High Court Lets Stand Ill. Law Requiring Pledge in Schools
WASHINGTON--The U.S. Supreme Court declined last week to review the constitutionality of an Illinois law requiring that the Pledge of Allegiance be recited in schools.
The High Court on June 1 let stand without comment a ruling by the U.S. Court of Appeals for the Seventh Circuit that the law does not create an unconstitutional government establishment of religion because of the inclusion of the phrase, "one Nation under God.''
The three-judge appeals-court panel had also ruled last November that the law does not violate a 1943 High Court decision in West Virginia State Board of Education v. Barnette that overturned a state rule compelling students to recite the pledge.
The appeals court held that the1979 Illinois law refers only to "willing students,'' even though the law states that the pledge "shall be recited each school day by pupils'' in all elementary schools supported by state funds.
"School administrators and teachers satisfy the 'shall' requirement by leading the pledge and insuring that at least some pupils recite,'' the appeals court said.
The state has the right to proscribe a patriotic curriculum, the panel added.
"So long as the school does not compel pupils to espouse the content of the pledge as their own belief, it may carry on with patriotic exercises,'' it said.
Robert I. Sherman, an atheist, challenged the pledge law on behalf of his son, Richard, who attended a school in the Chicago suburb of Wheeling where the pledgewas recited each day.
Officials at Wheeling Elementary School said in court documents that they never required Richard Sherman to recite the pledge, nor did they penalize him for refusing to do so.
But the Shermans objected to the pledge law primarily on religious grounds. Because of the pledge's reference to God and the appearance that all students had to recite it, the law violated the First Amendment's ban on government establishment of religion and its guarantee of free exercise of religion, the Shermans argued.
"Here, a 1st grader was put to the terrible choice of resisting the considerable social and peer pressure to participate in'' the pledge or else "reciting a slogan ... which is anathema to his 'religious' beliefs,'' the Shermans said in their appeal to the High Court.

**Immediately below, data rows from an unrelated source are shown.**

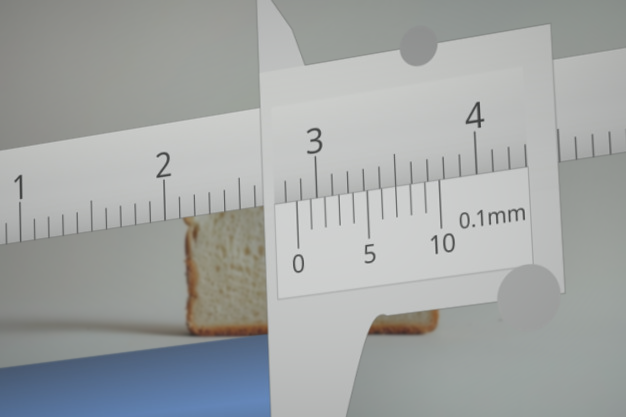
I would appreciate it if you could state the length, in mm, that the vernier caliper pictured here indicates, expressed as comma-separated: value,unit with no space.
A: 28.7,mm
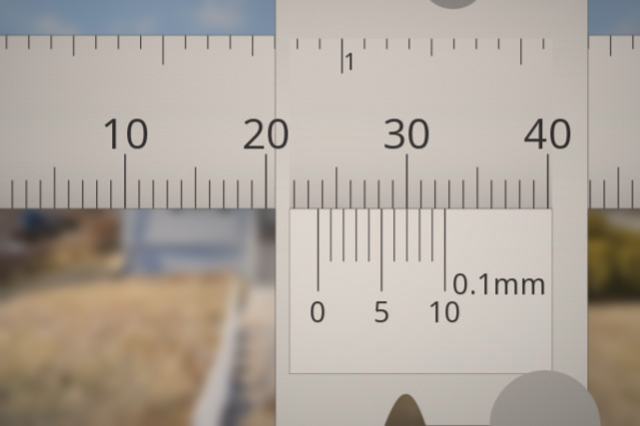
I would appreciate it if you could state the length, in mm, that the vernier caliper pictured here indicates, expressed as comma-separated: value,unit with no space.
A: 23.7,mm
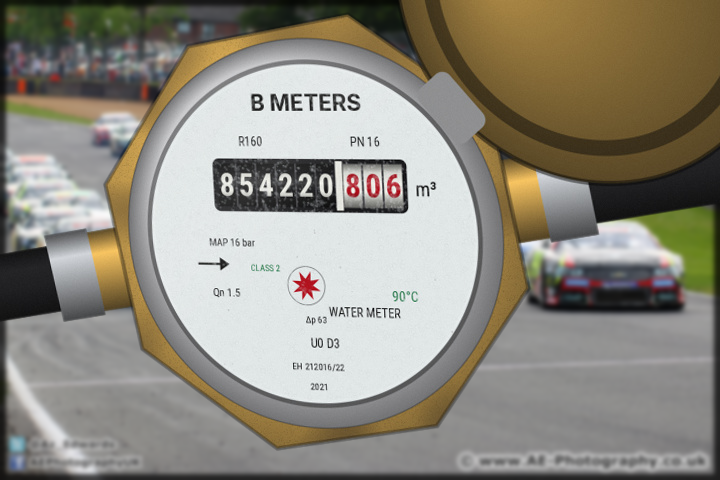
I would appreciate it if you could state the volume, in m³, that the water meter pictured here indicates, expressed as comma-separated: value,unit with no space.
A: 854220.806,m³
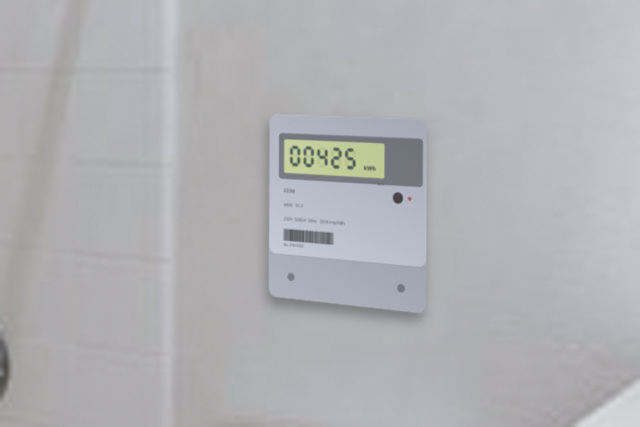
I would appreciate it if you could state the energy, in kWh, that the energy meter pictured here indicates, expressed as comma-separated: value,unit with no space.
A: 425,kWh
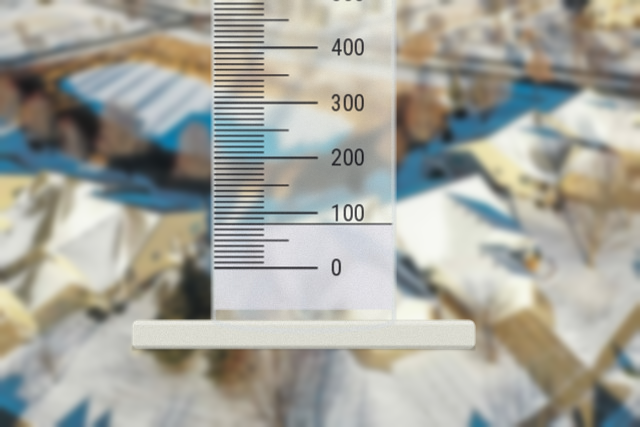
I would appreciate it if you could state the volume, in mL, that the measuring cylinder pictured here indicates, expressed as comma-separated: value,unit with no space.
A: 80,mL
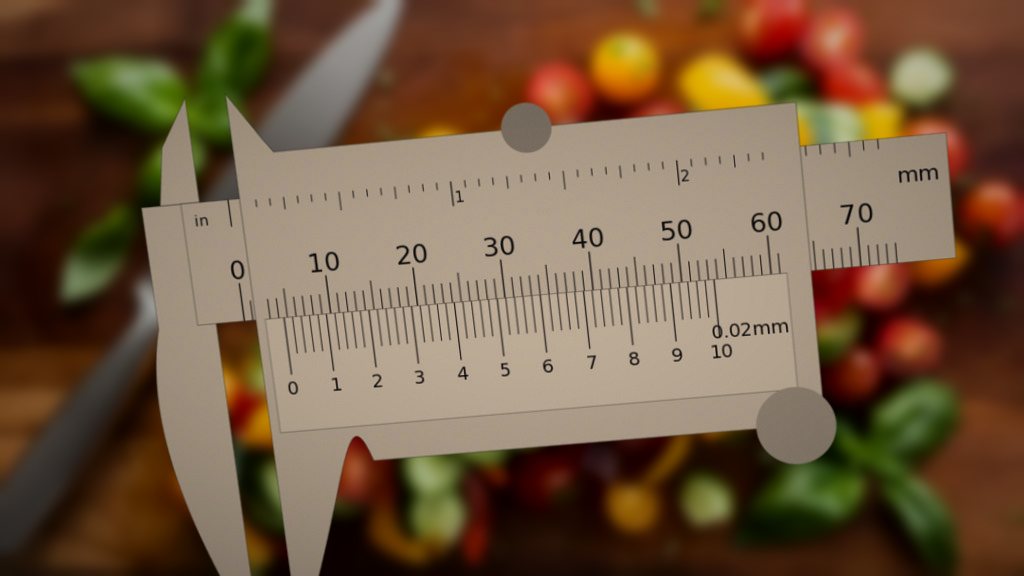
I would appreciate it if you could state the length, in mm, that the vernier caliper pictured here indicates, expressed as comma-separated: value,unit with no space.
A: 4.6,mm
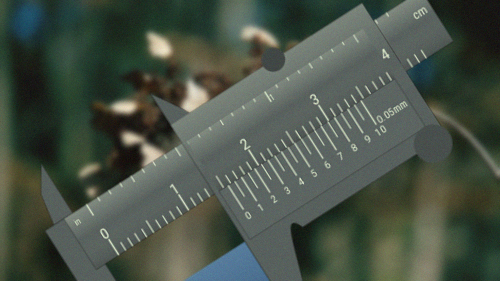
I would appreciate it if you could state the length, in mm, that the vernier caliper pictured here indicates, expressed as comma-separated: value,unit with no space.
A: 15.6,mm
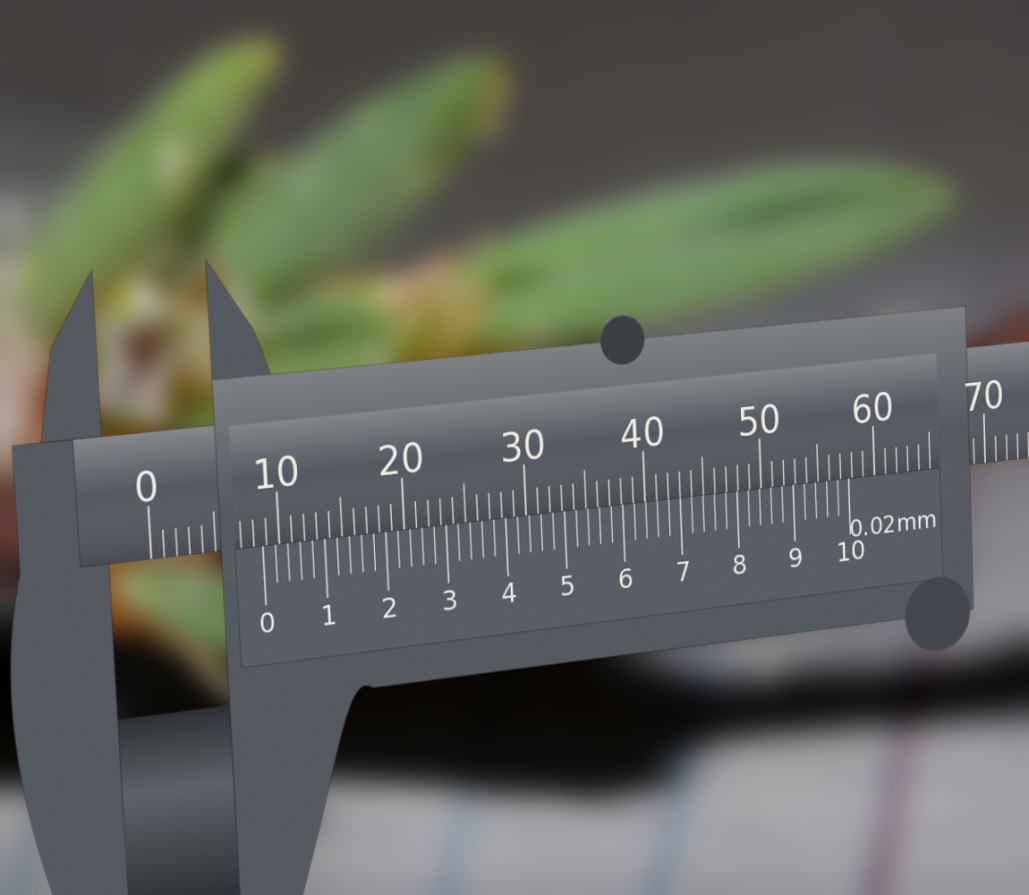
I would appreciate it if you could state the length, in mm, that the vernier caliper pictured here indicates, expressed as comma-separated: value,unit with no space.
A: 8.7,mm
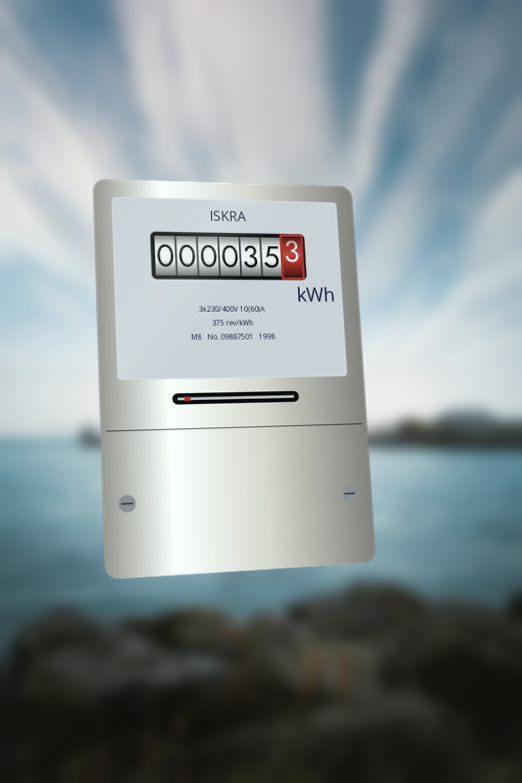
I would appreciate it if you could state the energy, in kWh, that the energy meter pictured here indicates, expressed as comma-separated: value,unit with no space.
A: 35.3,kWh
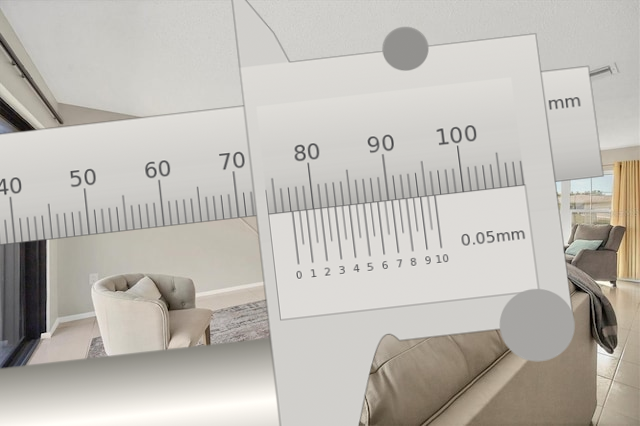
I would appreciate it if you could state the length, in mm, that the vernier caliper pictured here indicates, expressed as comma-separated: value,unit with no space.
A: 77.2,mm
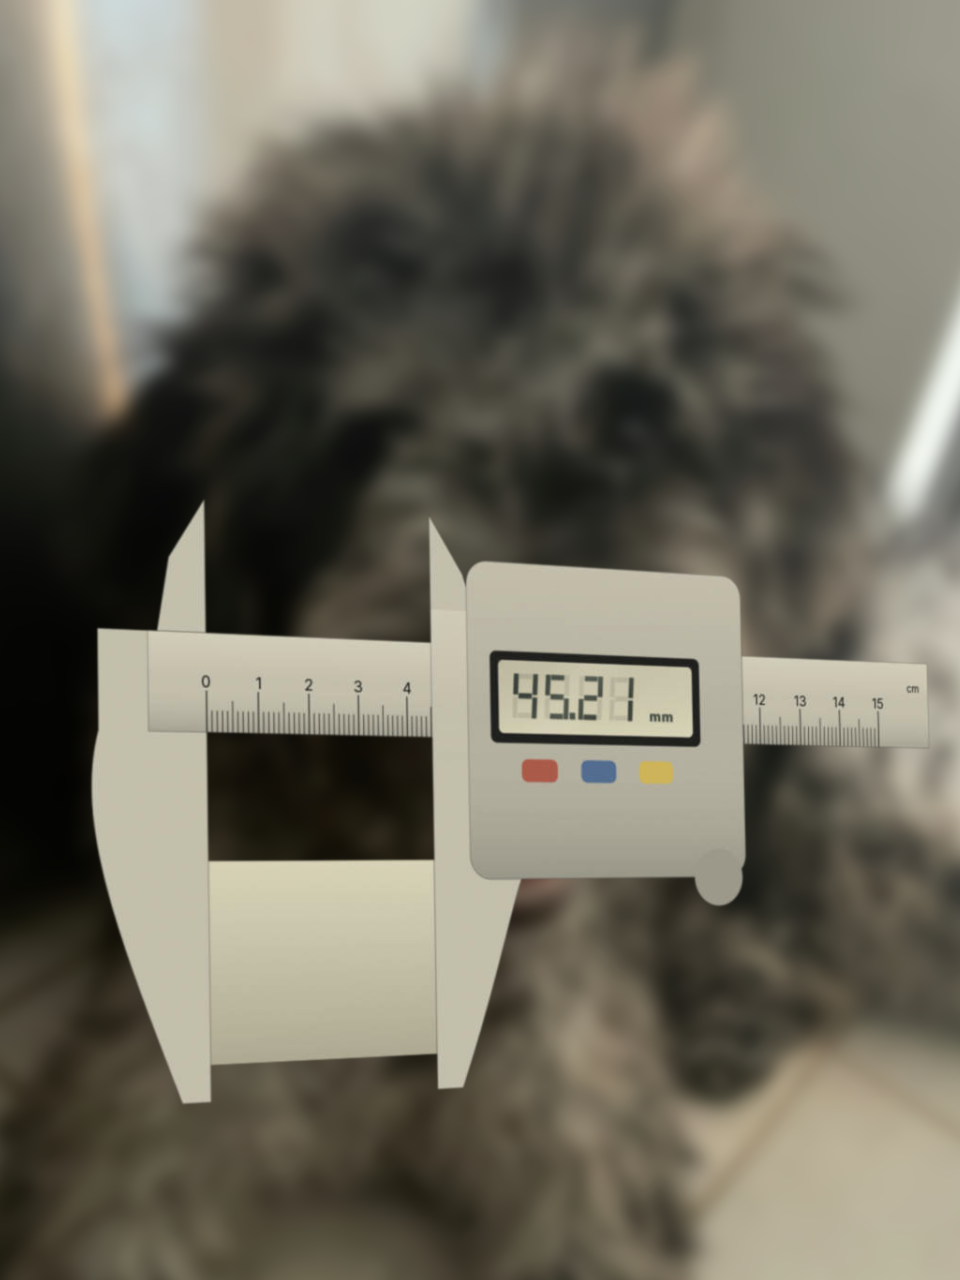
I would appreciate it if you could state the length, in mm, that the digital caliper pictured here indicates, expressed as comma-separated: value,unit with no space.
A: 45.21,mm
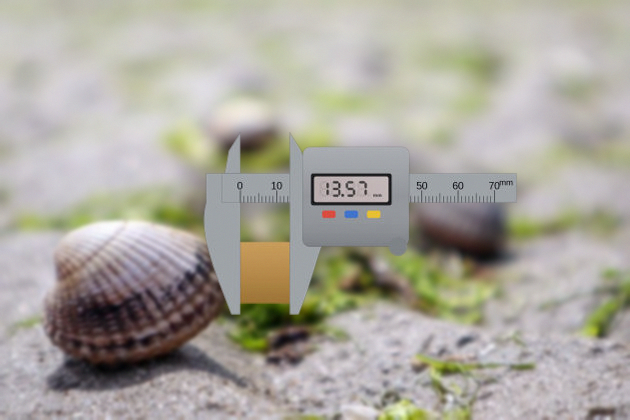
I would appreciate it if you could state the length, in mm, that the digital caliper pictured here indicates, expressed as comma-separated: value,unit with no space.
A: 13.57,mm
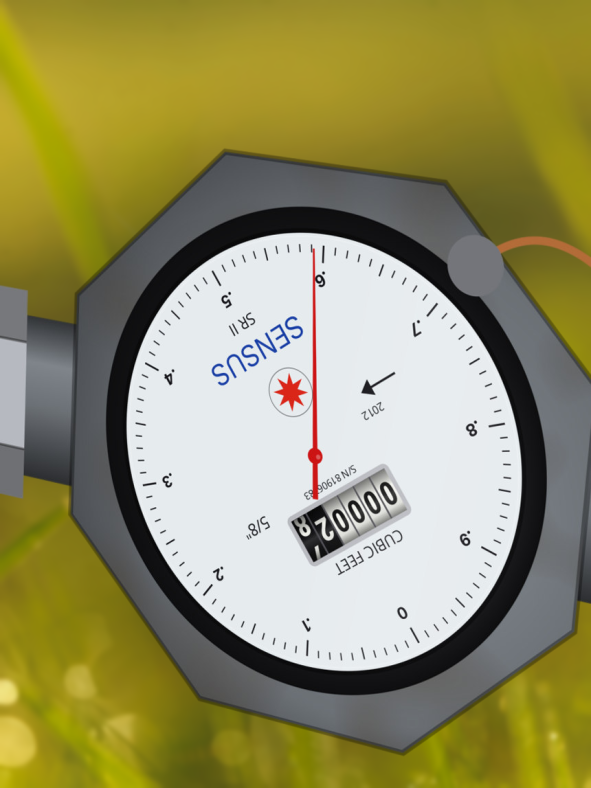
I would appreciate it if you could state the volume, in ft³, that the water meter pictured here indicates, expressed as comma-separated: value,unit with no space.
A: 27.59,ft³
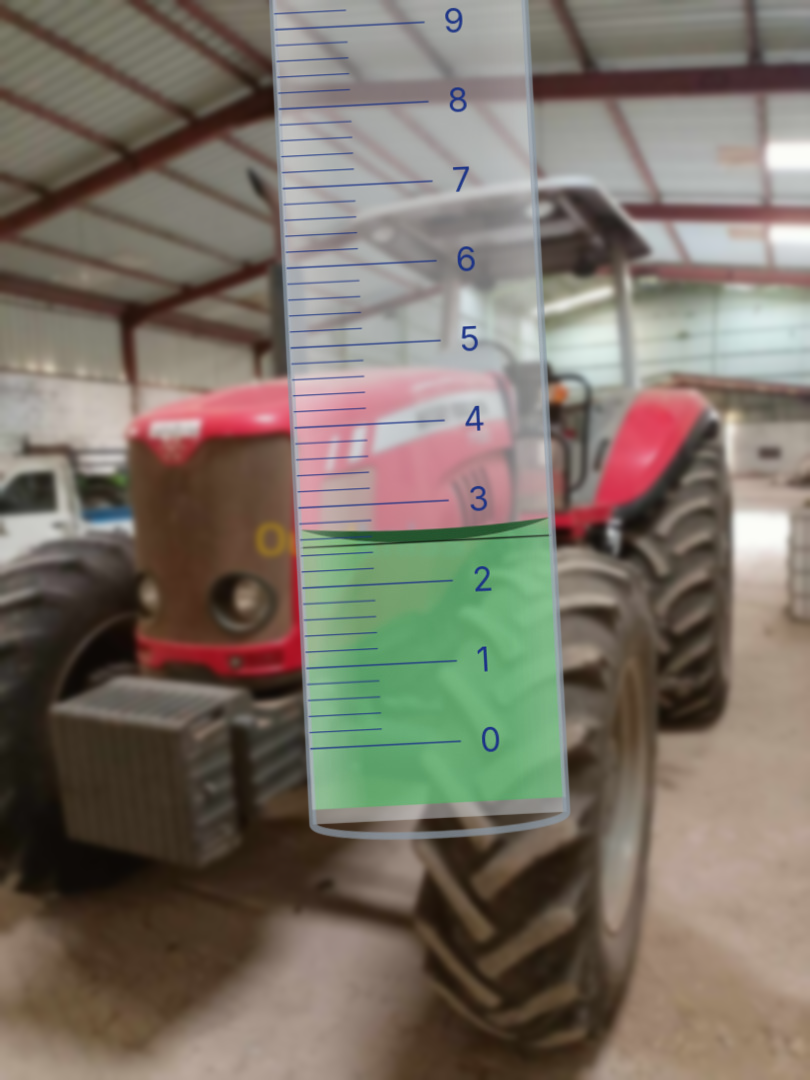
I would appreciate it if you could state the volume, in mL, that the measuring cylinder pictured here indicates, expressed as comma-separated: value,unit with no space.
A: 2.5,mL
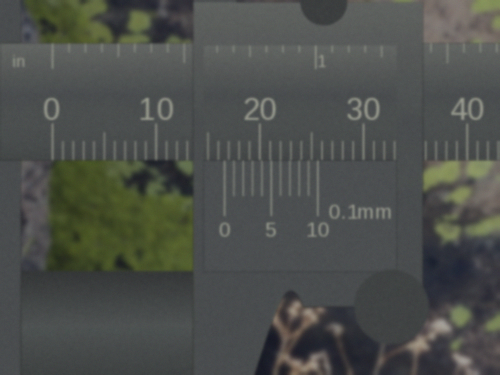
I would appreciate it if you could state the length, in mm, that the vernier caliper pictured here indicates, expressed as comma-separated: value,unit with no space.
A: 16.6,mm
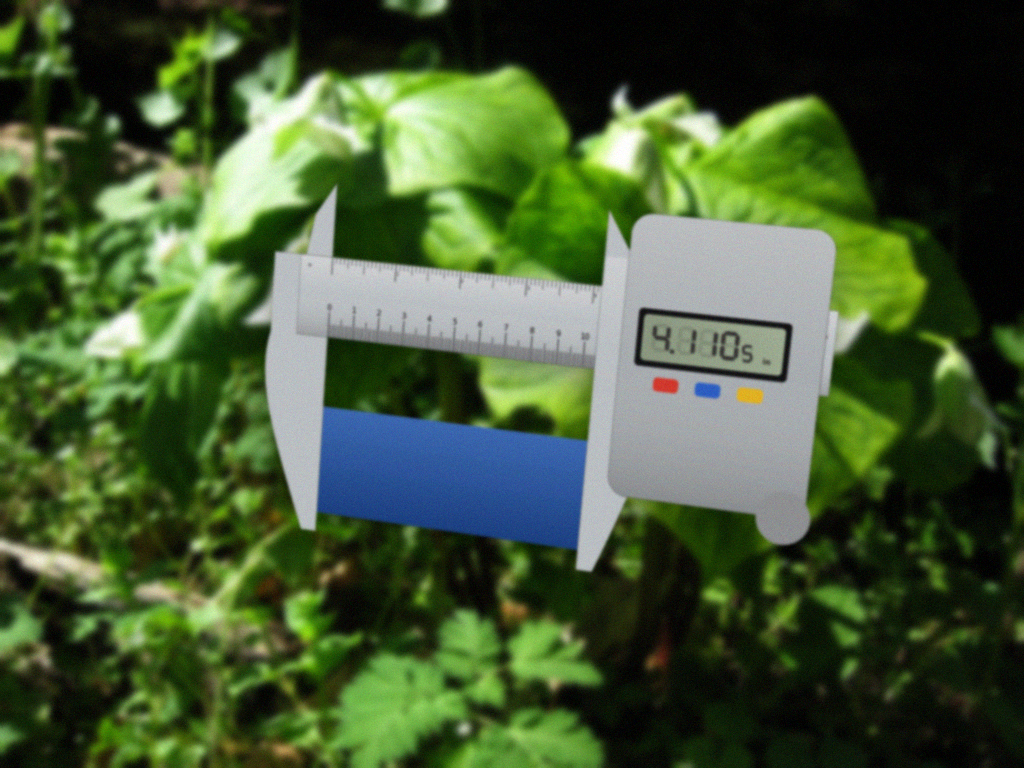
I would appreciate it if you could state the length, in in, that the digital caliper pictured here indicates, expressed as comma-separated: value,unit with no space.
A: 4.1105,in
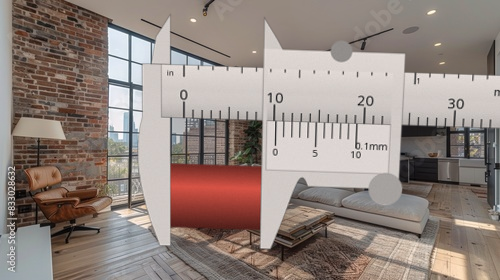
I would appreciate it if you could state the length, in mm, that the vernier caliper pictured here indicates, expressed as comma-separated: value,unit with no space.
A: 10.2,mm
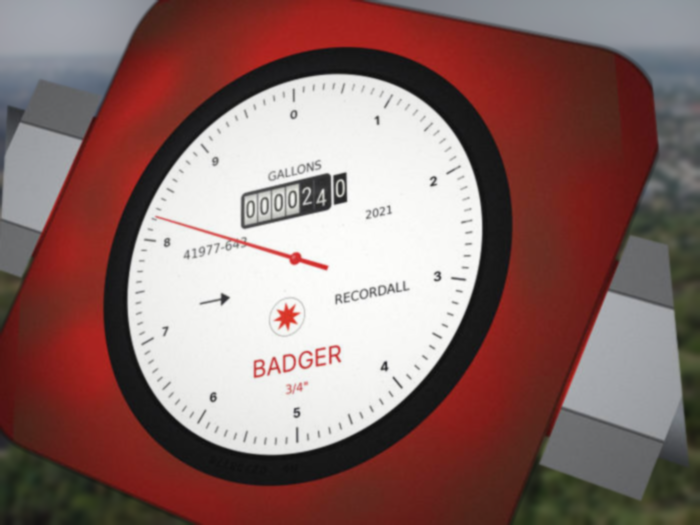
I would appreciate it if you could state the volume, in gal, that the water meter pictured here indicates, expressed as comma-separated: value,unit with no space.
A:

The Seventh Circuit Court, however, held that the reference to "one Nation under God'' was a form of "ceremonial deism'' that did not violate the establishment clause because it "has lost through rote repetition any significant religious content.''
The appeal was Sherman v. Community Consolidated School District 21 (Case No. 92-1377).
In separate action last week, the High Court declined to revive a lawsuit filed by a Kansas man who charged that a high school principal refused to hire him as a teacher because of his perceived "homosexual tendencies.''
The Court let stand a ruling by the U.S. Court of Appeals for the 10th Circuit, which threw out the lawsuit filed against the former principal of Wichita North High School.
A three-judge appeals-court panel last October left in limbo a federal district judge's ruling that had been hailed by gay-rights groups.
The district judge had ruled that homosexuals and perceived homosexuals constitute a class of citizens that deserve heightened legal scrutiny to determine whether they receive equal protection under the law.
The judge said the plaintiff's civil-rights suit had merit because the principal did not offer a rational basis for making a hiring decision based on perceived homosexuality.
The appeals court held that the principal was entitled to qualifed immunity from the suit, and thus it should have been thrown out. It did not address the district judge's ruling that homosexual status was a classification requiring heightened scrutiny.
The appeal was Jantz v. Muci (No. 92-1745).